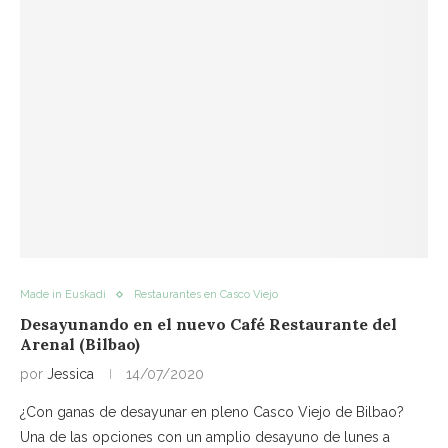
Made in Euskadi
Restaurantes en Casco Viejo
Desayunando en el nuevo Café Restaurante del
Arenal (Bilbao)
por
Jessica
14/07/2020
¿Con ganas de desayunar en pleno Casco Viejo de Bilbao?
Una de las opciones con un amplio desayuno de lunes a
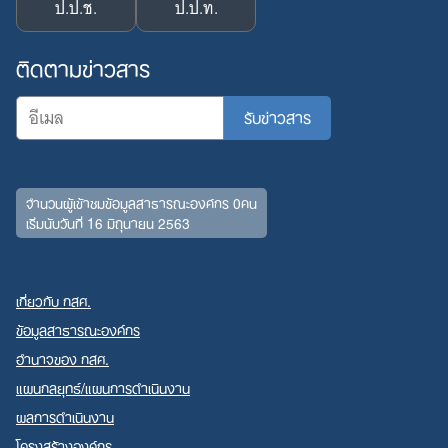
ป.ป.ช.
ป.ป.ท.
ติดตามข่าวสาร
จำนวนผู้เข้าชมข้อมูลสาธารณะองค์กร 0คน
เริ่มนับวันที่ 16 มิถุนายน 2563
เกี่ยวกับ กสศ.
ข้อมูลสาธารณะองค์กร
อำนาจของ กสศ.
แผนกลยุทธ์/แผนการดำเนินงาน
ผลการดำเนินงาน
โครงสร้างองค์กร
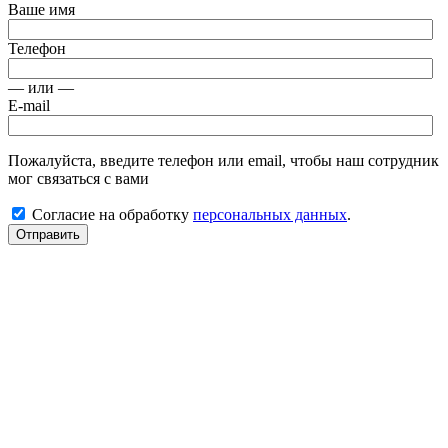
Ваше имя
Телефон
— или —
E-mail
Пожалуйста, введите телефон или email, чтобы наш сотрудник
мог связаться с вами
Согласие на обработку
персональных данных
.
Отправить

...

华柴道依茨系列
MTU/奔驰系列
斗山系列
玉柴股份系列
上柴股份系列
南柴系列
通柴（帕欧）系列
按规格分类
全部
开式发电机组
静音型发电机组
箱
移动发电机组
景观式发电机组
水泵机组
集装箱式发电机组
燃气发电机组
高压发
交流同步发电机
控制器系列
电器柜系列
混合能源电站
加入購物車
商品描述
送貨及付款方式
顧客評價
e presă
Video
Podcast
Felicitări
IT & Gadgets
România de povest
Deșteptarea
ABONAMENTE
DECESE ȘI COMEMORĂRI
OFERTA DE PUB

**About this exercise:**
Lines in the data that include the word "ลสาธารณะองค" should all be copied.

**Written response:**
จำนวนผู้เข้าชมข้อมูลสาธารณะองค์กร 0คน
ข้อมูลสาธารณะองค์กร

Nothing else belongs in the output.